Just as we draw some conclusions from  our own switch testing, you can see quite a bit in the Input Club’s Halo True force curve.  Although this is a tactile switch, the overall curve looks relatively smooth.  Note, for instance, that the peak force is about 60gf, but the actuation point  (which is well after the peak tactile force) is just 52gf. That’s a delta of just 8gf. 
 Further, just after the actuation point, the force bumps up to about 62-64gf.  Thus, if you were to draw a line from the peak of the tactile bump to the  beginning of that force increase, it would be a nice, gentle slope.
 Also note that this is a fairly heavy switch; 60gf on the peak of the tactile  and 52gf at actuation is significant enough, but the Halo True requires a  whopping 100gf to bottom out. This, compared to Logitech’s Romer-G switches, which we discovered  had a peak force of ~48gf, actuation force of ~43gf, and bottom-out force of  only ~60gf. 
 It's also important to bear in mind, though, that the Input Club designed this  switch so that you don't need to bottom out. The design, in  fact, specifically encourages you not to bottom out the  switch, so you have a nice, bouncy keyfeel when typing.
 Halo Clear
 The Halo Clear switches are designed to  have the same spring weight as the Cherry MX Clears with the smoothness (the Input  Club calls it a “velvety  sensation”) of the Halo slider. In other words, the two  Halo switches have the same slider but different springs.
 The Halo Clear, you may have surmised, has a clear switch housing for RGB  lighting. The Input Club stated, “This switch was  invented for the K-Type, to fill the void made a lack of RGB capable switches  similar the Cherry MX Clear.”  
The Halo Clear has much lower spring force  and bottom-out force than the Halo True, so you can expect to bottom out these  switches more. It's also interesting that although the switch specs indicate a  full travel of 4mm, the force curve chart above shows that the travel ends a little closer to ~3.7-3.8mm. 
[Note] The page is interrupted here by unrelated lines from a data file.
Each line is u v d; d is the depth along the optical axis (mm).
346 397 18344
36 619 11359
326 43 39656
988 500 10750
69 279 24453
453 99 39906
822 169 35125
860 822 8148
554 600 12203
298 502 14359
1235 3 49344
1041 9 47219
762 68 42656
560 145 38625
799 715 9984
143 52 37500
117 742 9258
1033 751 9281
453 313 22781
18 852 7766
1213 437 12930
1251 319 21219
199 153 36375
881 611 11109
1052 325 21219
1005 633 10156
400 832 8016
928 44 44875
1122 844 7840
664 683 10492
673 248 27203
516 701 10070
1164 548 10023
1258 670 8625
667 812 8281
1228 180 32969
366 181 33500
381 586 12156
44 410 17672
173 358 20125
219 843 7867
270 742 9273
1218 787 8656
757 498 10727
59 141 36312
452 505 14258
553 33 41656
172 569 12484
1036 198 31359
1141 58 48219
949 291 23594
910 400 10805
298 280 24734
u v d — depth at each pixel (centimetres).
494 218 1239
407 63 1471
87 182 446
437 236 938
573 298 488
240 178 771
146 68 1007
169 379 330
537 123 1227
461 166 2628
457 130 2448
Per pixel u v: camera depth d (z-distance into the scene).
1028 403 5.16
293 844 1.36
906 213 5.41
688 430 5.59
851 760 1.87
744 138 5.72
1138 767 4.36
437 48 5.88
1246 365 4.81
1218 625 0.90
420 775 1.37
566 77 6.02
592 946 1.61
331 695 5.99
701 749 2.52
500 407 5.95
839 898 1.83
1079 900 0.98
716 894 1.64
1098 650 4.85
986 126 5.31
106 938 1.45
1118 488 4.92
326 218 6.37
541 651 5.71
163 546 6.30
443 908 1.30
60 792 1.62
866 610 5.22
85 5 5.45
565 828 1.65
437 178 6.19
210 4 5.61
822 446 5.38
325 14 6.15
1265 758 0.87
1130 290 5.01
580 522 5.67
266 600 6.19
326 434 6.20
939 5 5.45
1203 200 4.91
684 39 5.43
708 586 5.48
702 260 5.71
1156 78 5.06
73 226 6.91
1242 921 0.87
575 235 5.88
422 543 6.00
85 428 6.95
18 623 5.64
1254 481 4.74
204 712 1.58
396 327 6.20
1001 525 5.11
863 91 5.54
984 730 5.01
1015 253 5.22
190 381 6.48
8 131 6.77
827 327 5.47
This switch will have a much more tactile keyfeel than the Halo True. The peak  tactile force is at 65gf, and it dips all the way down to ~47-48gf just before  actuation. Then, right at the actuation point, the force bumps up again to  about 60gf.
Both switches are currently available only on the K-Type, which you can order  from MassDrop (for the next thirteen days or so). However, eventually you may  be available to acquire batches of the switches so you can build your own  keyboard with them.